(Reuters) - Hess Corp and ConocoPhillips expect to produce more oil in 2019 than last year without altering their exploration budget in a big way, the two oil and gas producers said on Monday.
Conoco will spend more on Alaska and Canada than before in the next year, while keeping expenses in continental United States, which includes the costly and crowded Permian Basin, largely unchanged.
Pipelines in the basin are running at full capacity, while unprecedented drilling has resulted in labor shortage.
Conoco said it will spend $1.2 billion on Alaska from its total capital expenditure of $6.1 billion in 2019, partly a result of a recently sanctioned oil project there. In 2018, the company expects to spend less than $1 billion in the region.
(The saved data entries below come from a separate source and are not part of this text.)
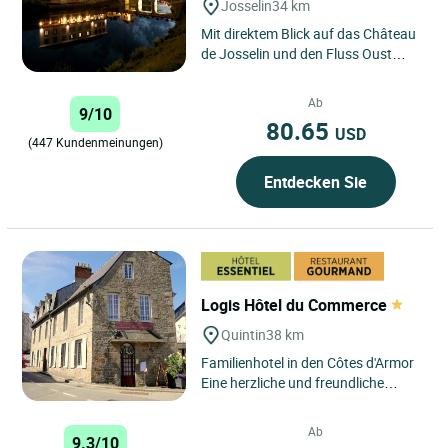
Josselin
34 km
Mit direktem Blick auf das Château
de Josselin und den Fluss Oust
genießen Sie im Logis Hôtel le
Château eine einzigartige...
Ab
9/10
80.65
USD
(447 Kundenmeinungen)
Entdecken Sie
Logis Hôtel du Commerce
Quintin
38 km
Familienhotel in den Côtes d'Armor
Eine herzliche und freundliche
Adresse in Quintin
15 Minuten von Saint-Brieuc e...
Ab
9.3/10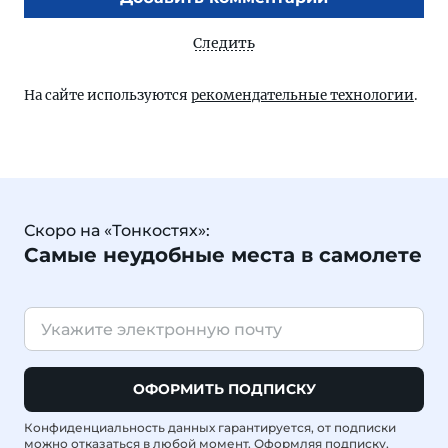
Следить
На сайте используются
рекомендательные технологии
.
Скоро на «Тонкостях»:
Самые неудобные места в самолете
ОФОРМИТЬ ПОДПИСКУ
Конфиденциальность данных гарантируется, от подписки
можно отказаться в любой момент. Оформляя подписку,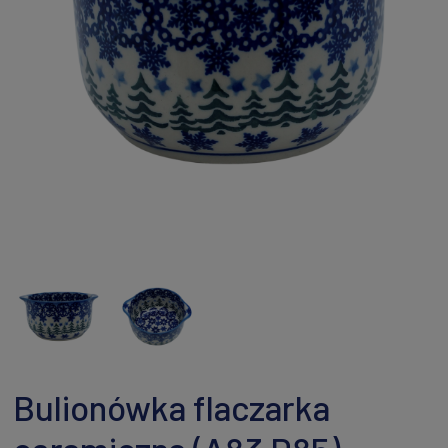
Bulionówka flaczarka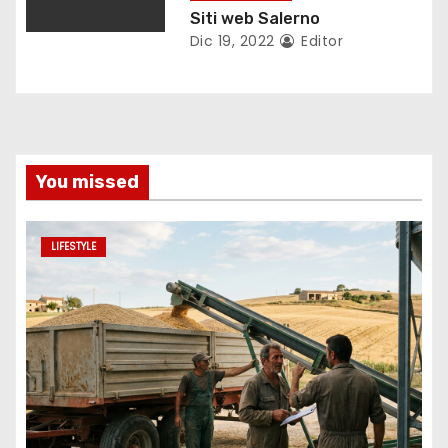
Siti web Salerno
Dic 19, 2022
Editor
You missed
LIFESTYLE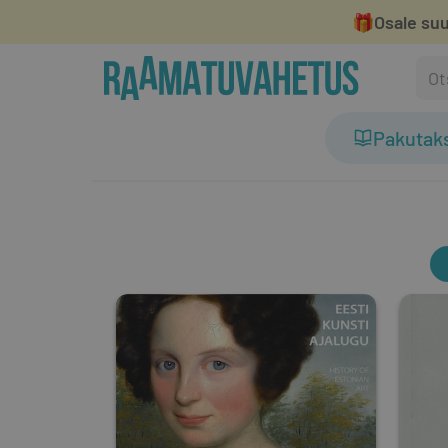
🎁
Osale suu
Pakutak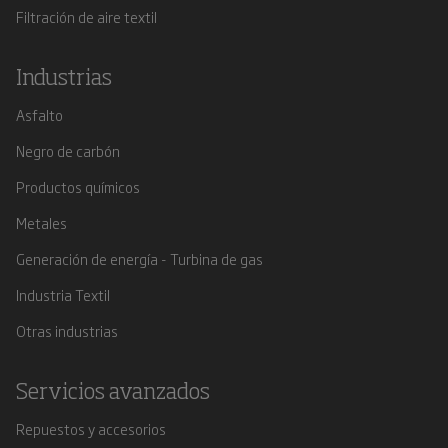
Filtración de aire textil
Industrias
Asfalto
Negro de carbón
Productos químicos
Metales
Generación de energía - Turbina de gas
Industria Textil
Otras industrias
Servicios avanzados
Repuestos y accesorios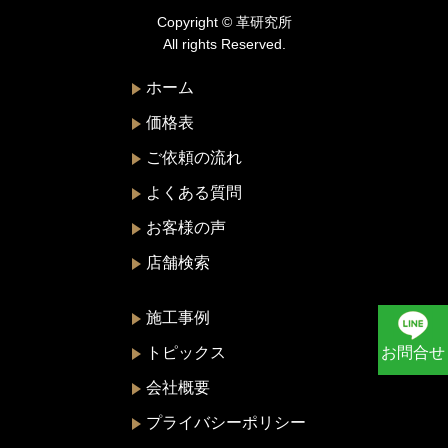
Copyright © 革研究所
ニナリッチ
All rights Reserved.
ヌォヴァ・ステラ
ホーム
バーバリー
価格表
バレンシアガ
ご依頼の流れ
ハンティングワールド
よくある質問
ビーアンドビーイタリア
お客様の声
ピエール・カルダン
店舗検索
フェラガモ
プラダ
施工事例
ブリー
トピックス
お問合せ
ブルガ
会社概要
フルラ
プライバシーポリシー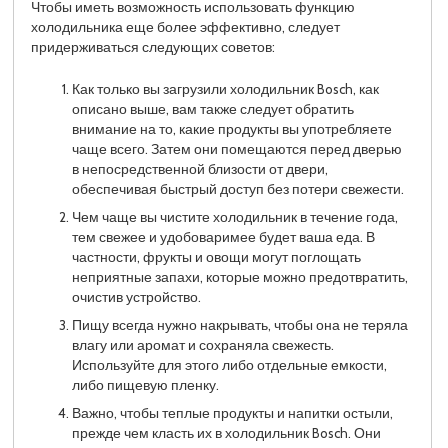
Чтобы иметь возможность использовать функцию
холодильника еще более эффективно, следует
придерживаться следующих советов:
Как только вы загрузили холодильник Bosch, как
описано выше, вам также следует обратить
внимание на то, какие продукты вы употребляете
чаще всего. Затем они помещаются перед дверью
в непосредственной близости от двери,
обеспечивая быстрый доступ без потери свежести.
Чем чаще вы чистите холодильник в течение года,
тем свежее и удобоваримее будет ваша еда. В
частности, фрукты и овощи могут поглощать
неприятные запахи, которые можно предотвратить,
очистив устройство.
Пищу всегда нужно накрывать, чтобы она не теряла
влагу или аромат и сохраняла свежесть.
Используйте для этого либо отдельные емкости,
либо пищевую пленку.
Важно, чтобы теплые продукты и напитки остыли,
прежде чем класть их в холодильник Bosch. Они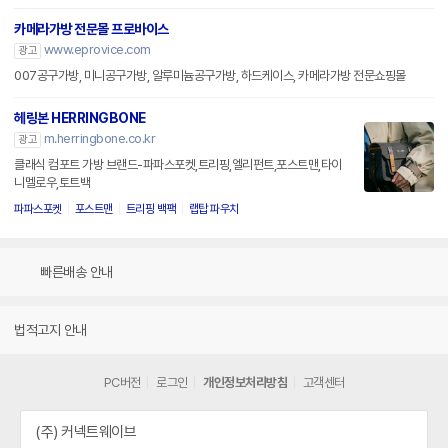
카메라가방 전문몰 프로바이스
www.eprovice.com
광고
007공구가방, 미니공구가방, 알루미늄공구가방, 하드케이스, 카메라가방 전문쇼핑몰
헤링본 HERRINGBONE
m.herringbone.co.kr
광고
클래식 컴포트 가방 브랜드-파파스포켓,트리핑,엘리펀트,포스트맨,타이
니멜로우,토트백
파파스포켓
포스트맨
트리핑 백팩
랩탑 파우치
빠른배송 안내
법적고지 안내
PC버전
로그인
개인정보처리방침
고객센터
(주) 커넥트웨이브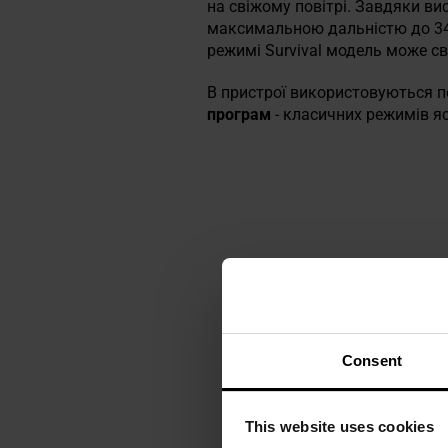
на свіжому повітрі. Завдяки ви
максимальною дальністю до 345
режимі Survival модель може св
В пристрої використовуються п
програм
- класичних режимів я
Consent
This website uses cookies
Meanwhile, Hess said the lion’s share of its $2.9 billion capital expenditure in 2019 will be used for exploration in Guyana and in the Bakken shale region of eastern Montana and western North Dakota.
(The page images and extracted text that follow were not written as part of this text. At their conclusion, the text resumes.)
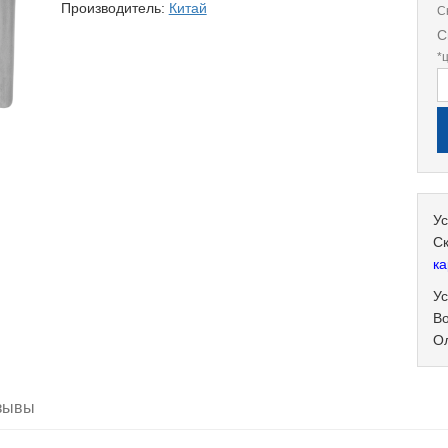
Производитель:
Китай
С
С
*
Ус
С
ка
Ус
В
О
зывы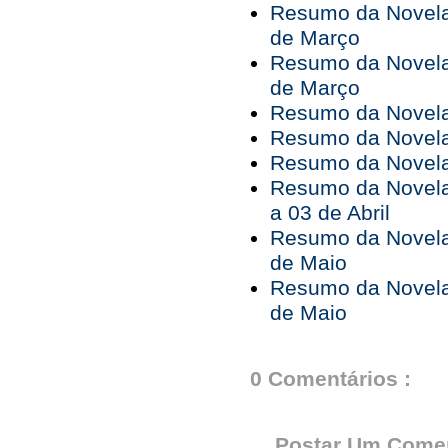
Resumo da Novela 
de Março
Resumo da Novela 
de Março
Resumo da Novela 
Resumo da Novela 
Resumo da Novela 
Resumo da Novela
a 03 de Abril
Resumo da Novela 
de Maio
Resumo da Novela 
de Maio
0 Comentários :
Postar Um Comen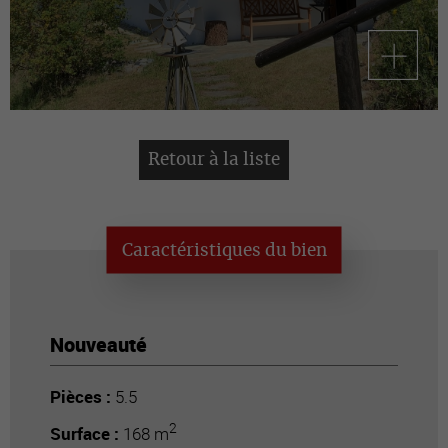
Retour à la liste
Caractéristiques du bien
Nouveauté
Pièces :
5.5
2
Surface :
168 m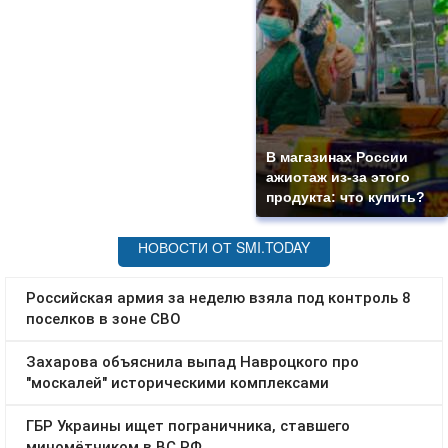
В магазинах России
ажиотаж из-за этого
продукта: что купить?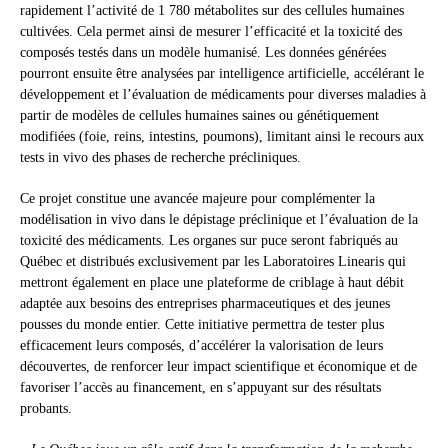
rapidement l’activité de 1 780 métabolites sur des cellules humaines
cultivées. Cela permet ainsi de mesurer l’efficacité et la toxicité des
composés testés dans un modèle humanisé. Les données générées
pourront ensuite être analysées par intelligence artificielle, accélérant le
développement et l’évaluation de médicaments pour diverses maladies à
partir de modèles de cellules humaines saines ou génétiquement
modifiées (foie, reins, intestins, poumons), limitant ainsi le recours aux
tests in vivo des phases de recherche précliniques.
Ce projet constitue une avancée majeure pour complémenter la
modélisation in vivo dans le dépistage préclinique et l’évaluation de la
toxicité des médicaments. Les organes sur puce seront fabriqués au
Québec et distribués exclusivement par les Laboratoires Linearis qui
mettront également en place une plateforme de criblage à haut débit
adaptée aux besoins des entreprises pharmaceutiques et des jeunes
pousses du monde entier. Cette initiative permettra de tester plus
efficacement leurs composés, d’accélérer la valorisation de leurs
découvertes, de renforcer leur impact scientifique et économique et de
favoriser l’accès au financement, en s’appuyant sur des résultats
probants.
The company’s spending in Guyana largely focuses on production from its offshore discoveries in partnership with Exxon Mobil that now total more than 5 billion barrels of oil equivalent per day (boep/d).
The raised production forecasts come as global oil markets struggle with oversupply, resulting in producer group OPEC and other key exporters agreeing to cut their crude output from January.
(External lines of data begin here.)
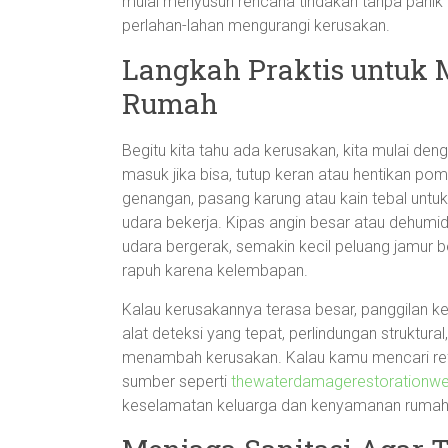
mulai menyusun rencana tindakan tanpa panik
perlahan-lahan mengurangi kerusakan.
Langkah Praktis untuk 
Rumah
Begitu kita tahu ada kerusakan, kita mulai deng
masuk jika bisa, tutup keran atau hentikan po
genangan, pasang karung atau kain tebal untuk 
udara bekerja. Kipas angin besar atau dehumi
udara bergerak, semakin kecil peluang jamur 
rapuh karena kelembapan.
Kalau kerusakannya terasa besar, panggilan ke
alat deteksi yang tepat, perlindungan struktu
menambah kerusakan. Kalau kamu mencari refer
sumber seperti
thewaterdamagerestorationw
keselamatan keluarga dan kenyamanan rumah,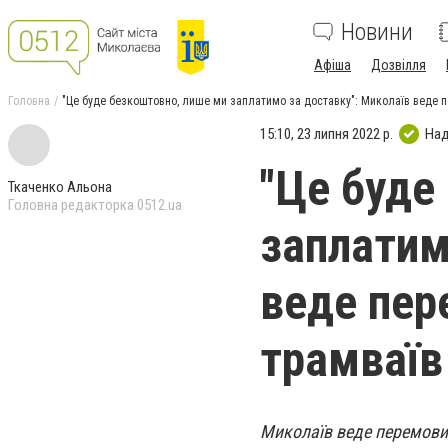
Новини
Афіша
Дозвілля
Головна
"Це буде безкоштовно, лише ми заплатимо за доставку": Миколаїв веде 
15:10, 23 липня 2022 р.
Над
"Це буде
Ткаченко Альона
Головна редакторка 0512.ua
заплатим
веде пер
трамваїв
Миколаїв веде перемови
U.S. production, however, is expected to rise to a record high of 10.9 million bpd in 2018 and 12.1 million bpd in 2019.
For Hess, production is expected to range between 270,000 and 280,000 boep/d, excluding Libya, up from the 255,000 boep/d it expects in 2018, while ConocoPhillips was aiming to produce 2.0-2.6 percent more oil and gas next year.
“As we focus spending on our high return investment opportunities, we will continue to reduce our unit costs to drive margin expansion and improve profitability,” Hess Corp Chief Executive Officer John Hess said in a statement.
Last week, oil major Chevron Corp increased its spending budget for the first time in four years. The company said it plans to spend more on shale production next year, as well as in refining and chemicals.